In 1817, however, the relatives of a woman who had been murdered, being dissatisfied with the acquittal of a man who had been indicted as her murderer, sued out "an appeal of murder" against him, on which he claimed to have the appeal decided by "wager of battle," and threw down a glove on the floor of the court to make good his challenge.
The claim was protested against by the prosecutor; but Lord Ellenborough, the Chief-justice, pronounced judgment that, "trial by battle having been demanded, it was the legal and constitutional mode of trial, and must be awarded.

It was the duty of the judges to pronounce the law as it was, and not as they might wish it to be."[188] He gave sentence accordingly; and, had the two parties been of equal stature and strength, the Judges of the Common Pleas might have been seen, in their robes, presiding from sunrise till sunset over a combat to be fought, as the law prescribed, with stout staves and leathern shields, till one should cry "Craven," and yield up the field.

Fortunately for them, the alleged murderer was so superior in bodily strength to his adversary, that the latter declined the contest.

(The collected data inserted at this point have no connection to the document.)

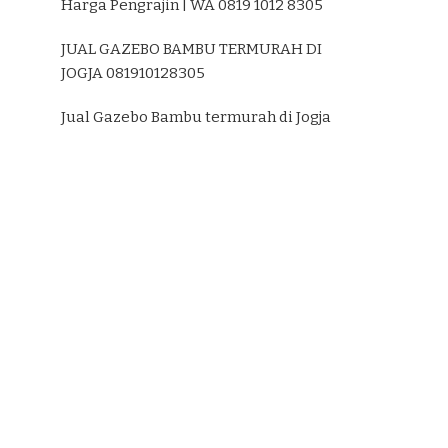
Harga Pengrajin | WA 0819 1012 8305
JUAL GAZEBO BAMBU TERMURAH DI
JOGJA 081910128305
Jual Gazebo Bambu termurah di Jogja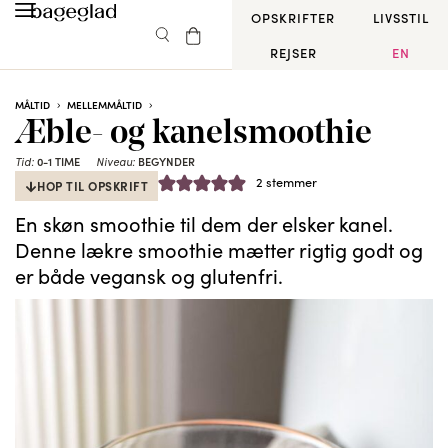
OPSKRIFTER
LIVSSTIL
REJSER
EN
MÅLTID
MELLEMMÅLTID
Æble- og kanelsmoothie
Tid:
0-1 TIME
Niveau:
BEGYNDER
2
stemmer
HOP TIL OPSKRIFT
En skøn smoothie til dem der elsker kanel.
Denne lækre smoothie mætter rigtig godt og
er både vegansk og glutenfri.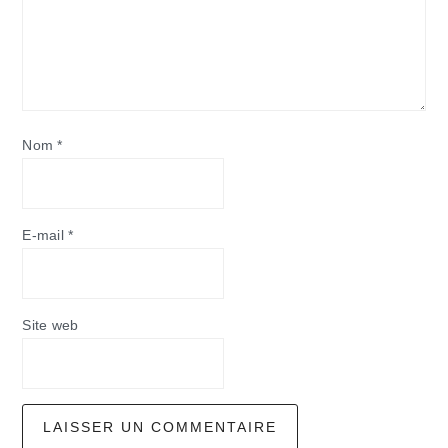
Nom
*
E-mail
*
Site web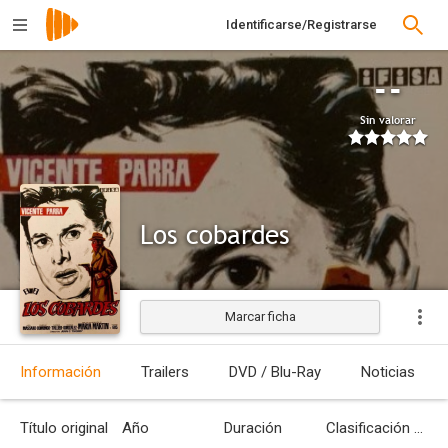
Identificarse/Registrarse
--
Sin valorar
Los cobardes
Marcar ficha
Estrenada
Información
Trailers
DVD / Blu-Ray
Noticias
Título original
Año
Duración
Clasificación por edades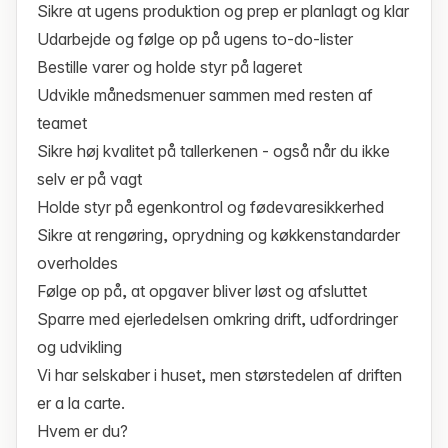
Sikre at ugens produktion og prep er planlagt og klar
Udarbejde og følge op på ugens to-do-lister
Bestille varer og holde styr på lageret
Udvikle månedsmenuer sammen med resten af
teamet
Sikre høj kvalitet på tallerkenen - også når du ikke
selv er på vagt
Holde styr på egenkontrol og fødevaresikkerhed
Sikre at rengøring, oprydning og køkkenstandarder
overholdes
Følge op på, at opgaver bliver løst og afsluttet
Sparre med ejerledelsen omkring drift, udfordringer
og udvikling
Vi har selskaber i huset, men størstedelen af driften
er a la carte.
Hvem er du?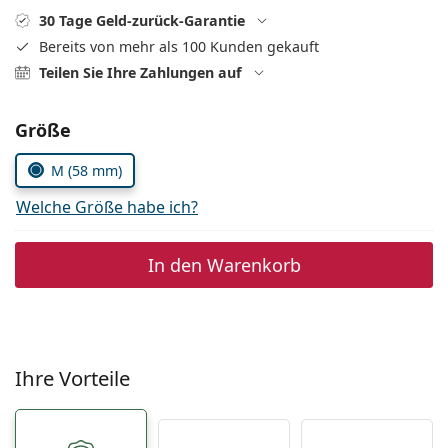
Alle Marken
30 Tage Geld-zurück-Garantie
ist offline
Persol
Bereits von mehr als 100 Kunden gekauft
Teilen Sie Ihre Zahlungen auf
Prada
Alle Marken
Parameter wählen
Größe
M (58 mm)
Welche Größe habe ich?
In den Warenkorb
Ihre Vorteile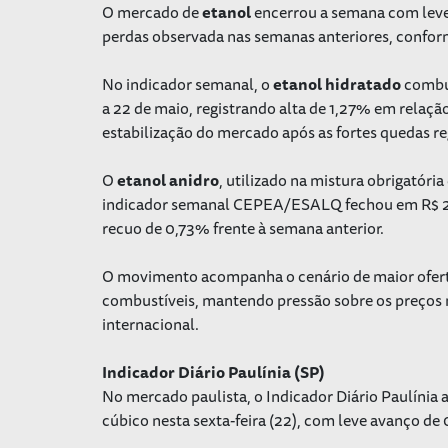
O mercado de
etanol
encerrou a semana com leve
perdas observada nas semanas anteriores, conf
No indicador semanal, o
etanol
hidratado
combus
a 22 de maio, registrando alta de 1,27% em relaç
estabilização do mercado após as fortes quedas reg
O
etanol
anidro
, utilizado na mistura obrigatór
indicador semanal CEPEA/ESALQ fechou em R$ 2,54
recuo de 0,73% frente à semana anterior.
O movimento acompanha o cenário de maior oferta
combustíveis, mantendo pressão sobre os preços 
internacional.
Indicador Diário Paulínia (SP)
No mercado paulista, o Indicador Diário Paulínia
cúbico nesta sexta-feira (22), com leve avanço de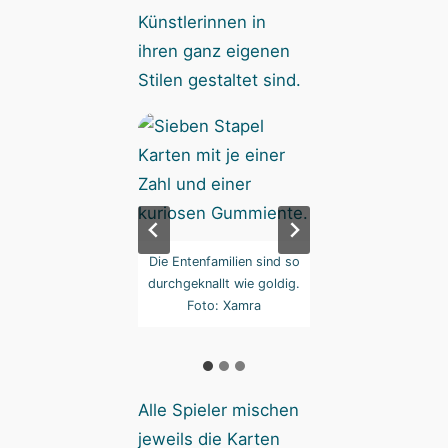
Künstlerinnen in
ihren ganz eigenen
Stilen gestaltet sind.
 von verschiedenen
Die Entenfamilien sind so
Im Promo-Paket g
signern gestaltet
durchgeknallt wie goldig.
außerdem zwei we
den. Foto: Xamra
Foto: Xamra
Entenfamilien, … 
Xamra
Alle Spieler mischen
jeweils die Karten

But the public advancement of the claim for such a mode of decision was fatal to any subsequent exercise of it; and, in spite of the Common Council of London, who, confiding, perhaps, in the formidable appearance presented by some of the City Champions on Lord Mayor's Day, petitioned Parliament to preserve it, the next year the Attorney-general brought in a bill to abolish it, and the judges were no longer compelled to pronounce an absurd sentence in obedience to an obsolete law, framed at a time when personal prowess was a virtue to cover a multitude of sins, and might was the only right generally acknowledged.
The foundation, too, was laid for other reforms.